• [EXERCISE DIRECTIONS] Repeat every one of the lines below word for word, with no changes to spelling, punctuation, or spacing.

• [STORED DATA]
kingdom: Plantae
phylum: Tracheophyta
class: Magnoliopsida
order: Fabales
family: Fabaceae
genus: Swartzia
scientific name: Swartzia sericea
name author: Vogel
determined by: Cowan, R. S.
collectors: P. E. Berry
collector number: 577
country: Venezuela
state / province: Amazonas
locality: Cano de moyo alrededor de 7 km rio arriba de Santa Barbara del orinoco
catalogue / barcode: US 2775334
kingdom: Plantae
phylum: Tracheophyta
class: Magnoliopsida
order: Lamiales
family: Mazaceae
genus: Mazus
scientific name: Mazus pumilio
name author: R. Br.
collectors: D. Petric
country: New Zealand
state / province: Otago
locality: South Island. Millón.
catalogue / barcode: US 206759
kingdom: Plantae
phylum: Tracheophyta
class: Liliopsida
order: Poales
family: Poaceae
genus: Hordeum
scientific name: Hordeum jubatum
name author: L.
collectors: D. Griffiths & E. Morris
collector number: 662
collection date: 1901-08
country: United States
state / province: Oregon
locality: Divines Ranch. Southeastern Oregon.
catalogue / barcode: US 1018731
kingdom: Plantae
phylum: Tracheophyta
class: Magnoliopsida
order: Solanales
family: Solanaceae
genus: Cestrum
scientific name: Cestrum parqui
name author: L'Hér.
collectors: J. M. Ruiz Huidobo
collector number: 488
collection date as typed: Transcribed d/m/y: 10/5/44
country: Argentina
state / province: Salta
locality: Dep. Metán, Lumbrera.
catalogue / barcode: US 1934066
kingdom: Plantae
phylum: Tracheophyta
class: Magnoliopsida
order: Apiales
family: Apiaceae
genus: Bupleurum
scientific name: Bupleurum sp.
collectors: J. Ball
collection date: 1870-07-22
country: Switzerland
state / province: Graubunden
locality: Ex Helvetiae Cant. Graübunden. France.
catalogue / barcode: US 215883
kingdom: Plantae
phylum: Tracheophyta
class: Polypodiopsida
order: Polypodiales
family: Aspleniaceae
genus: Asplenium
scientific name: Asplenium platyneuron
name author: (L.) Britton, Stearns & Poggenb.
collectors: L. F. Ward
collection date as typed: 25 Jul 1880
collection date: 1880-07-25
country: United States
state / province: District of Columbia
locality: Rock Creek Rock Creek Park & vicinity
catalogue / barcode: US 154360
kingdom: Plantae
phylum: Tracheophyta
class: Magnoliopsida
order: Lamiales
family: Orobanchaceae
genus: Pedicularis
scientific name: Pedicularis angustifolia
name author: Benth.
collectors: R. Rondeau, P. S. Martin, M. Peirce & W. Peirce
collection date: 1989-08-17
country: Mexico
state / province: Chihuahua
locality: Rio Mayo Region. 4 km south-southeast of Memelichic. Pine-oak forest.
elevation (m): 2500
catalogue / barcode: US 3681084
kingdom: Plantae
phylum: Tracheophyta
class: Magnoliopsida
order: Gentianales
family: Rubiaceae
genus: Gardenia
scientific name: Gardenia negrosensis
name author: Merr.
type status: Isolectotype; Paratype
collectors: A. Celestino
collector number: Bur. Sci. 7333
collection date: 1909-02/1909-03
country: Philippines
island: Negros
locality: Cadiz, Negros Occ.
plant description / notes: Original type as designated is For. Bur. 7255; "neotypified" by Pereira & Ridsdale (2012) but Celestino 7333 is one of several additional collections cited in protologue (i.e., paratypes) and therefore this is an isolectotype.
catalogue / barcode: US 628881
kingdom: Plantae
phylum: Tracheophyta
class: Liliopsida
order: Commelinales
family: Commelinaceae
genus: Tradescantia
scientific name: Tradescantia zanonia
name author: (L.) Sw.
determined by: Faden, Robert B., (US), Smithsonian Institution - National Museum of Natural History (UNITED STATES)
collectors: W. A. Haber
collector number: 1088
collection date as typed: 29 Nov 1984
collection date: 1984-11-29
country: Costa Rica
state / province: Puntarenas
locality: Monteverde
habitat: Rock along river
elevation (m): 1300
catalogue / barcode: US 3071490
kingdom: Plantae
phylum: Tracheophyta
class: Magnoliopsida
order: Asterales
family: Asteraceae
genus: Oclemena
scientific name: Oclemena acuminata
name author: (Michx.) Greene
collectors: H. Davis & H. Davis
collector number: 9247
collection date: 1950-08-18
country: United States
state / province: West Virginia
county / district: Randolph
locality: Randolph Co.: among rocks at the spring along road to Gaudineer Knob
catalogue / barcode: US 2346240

• [COMPLETE RESPONSE]
kingdom: Plantae
phylum: Tracheophyta
class: Magnoliopsida
order: Fabales
family: Fabaceae
genus: Swartzia
scientific name: Swartzia sericea
name author: Vogel
determined by: Cowan, R. S.
collectors: P. E. Berry
collector number: 577
country: Venezuela
state / province: Amazonas
locality: Cano de moyo alrededor de 7 km rio arriba de Santa Barbara del orinoco
catalogue / barcode: US 2775334
kingdom: Plantae
phylum: Tracheophyta
class: Magnoliopsida
order: Lamiales
family: Mazaceae
genus: Mazus
scientific name: Mazus pumilio
name author: R. Br.
collectors: D. Petric
country: New Zealand
state / province: Otago
locality: South Island. Millón.
catalogue / barcode: US 206759
kingdom: Plantae
phylum: Tracheophyta
class: Liliopsida
order: Poales
family: Poaceae
genus: Hordeum
scientific name: Hordeum jubatum
name author: L.
collectors: D. Griffiths & E. Morris
collector number: 662
collection date: 1901-08
country: United States
state / province: Oregon
locality: Divines Ranch. Southeastern Oregon.
catalogue / barcode: US 1018731
kingdom: Plantae
phylum: Tracheophyta
class: Magnoliopsida
order: Solanales
family: Solanaceae
genus: Cestrum
scientific name: Cestrum parqui
name author: L'Hér.
collectors: J. M. Ruiz Huidobo
collector number: 488
collection date as typed: Transcribed d/m/y: 10/5/44
country: Argentina
state / province: Salta
locality: Dep. Metán, Lumbrera.
catalogue / barcode: US 1934066
kingdom: Plantae
phylum: Tracheophyta
class: Magnoliopsida
order: Apiales
family: Apiaceae
genus: Bupleurum
scientific name: Bupleurum sp.
collectors: J. Ball
collection date: 1870-07-22
country: Switzerland
state / province: Graubunden
locality: Ex Helvetiae Cant. Graübunden. France.
catalogue / barcode: US 215883
kingdom: Plantae
phylum: Tracheophyta
class: Polypodiopsida
order: Polypodiales
family: Aspleniaceae
genus: Asplenium
scientific name: Asplenium platyneuron
name author: (L.) Britton, Stearns & Poggenb.
collectors: L. F. Ward
collection date as typed: 25 Jul 1880
collection date: 1880-07-25
country: United States
state / province: District of Columbia
locality: Rock Creek Rock Creek Park & vicinity
catalogue / barcode: US 154360
kingdom: Plantae
phylum: Tracheophyta
class: Magnoliopsida
order: Lamiales
family: Orobanchaceae
genus: Pedicularis
scientific name: Pedicularis angustifolia
name author: Benth.
collectors: R. Rondeau, P. S. Martin, M. Peirce & W. Peirce
collection date: 1989-08-17
country: Mexico
state / province: Chihuahua
locality: Rio Mayo Region. 4 km south-southeast of Memelichic. Pine-oak forest.
elevation (m): 2500
catalogue / barcode: US 3681084
kingdom: Plantae
phylum: Tracheophyta
class: Magnoliopsida
order: Gentianales
family: Rubiaceae
genus: Gardenia
scientific name: Gardenia negrosensis
name author: Merr.
type status: Isolectotype; Paratype
collectors: A. Celestino
collector number: Bur. Sci. 7333
collection date: 1909-02/1909-03
country: Philippines
island: Negros
locality: Cadiz, Negros Occ.
plant description / notes: Original type as designated is For. Bur. 7255; "neotypified" by Pereira & Ridsdale (2012) but Celestino 7333 is one of several additional collections cited in protologue (i.e., paratypes) and therefore this is an isolectotype.
catalogue / barcode: US 628881
kingdom: Plantae
phylum: Tracheophyta
class: Liliopsida
order: Commelinales
family: Commelinaceae
genus: Tradescantia
scientific name: Tradescantia zanonia
name author: (L.) Sw.
determined by: Faden, Robert B., (US), Smithsonian Institution - National Museum of Natural History (UNITED STATES)
collectors: W. A. Haber
collector number: 1088
collection date as typed: 29 Nov 1984
collection date: 1984-11-29
country: Costa Rica
state / province: Puntarenas
locality: Monteverde
habitat: Rock along river
elevation (m): 1300
catalogue / barcode: US 3071490
kingdom: Plantae
phylum: Tracheophyta
class: Magnoliopsida
order: Asterales
family: Asteraceae
genus: Oclemena
scientific name: Oclemena acuminata
name author: (Michx.) Greene
collectors: H. Davis & H. Davis
collector number: 9247
collection date: 1950-08-18
country: United States
state / province: West Virginia
county / district: Randolph
locality: Randolph Co.: among rocks at the spring along road to Gaudineer Knob
catalogue / barcode: US 2346240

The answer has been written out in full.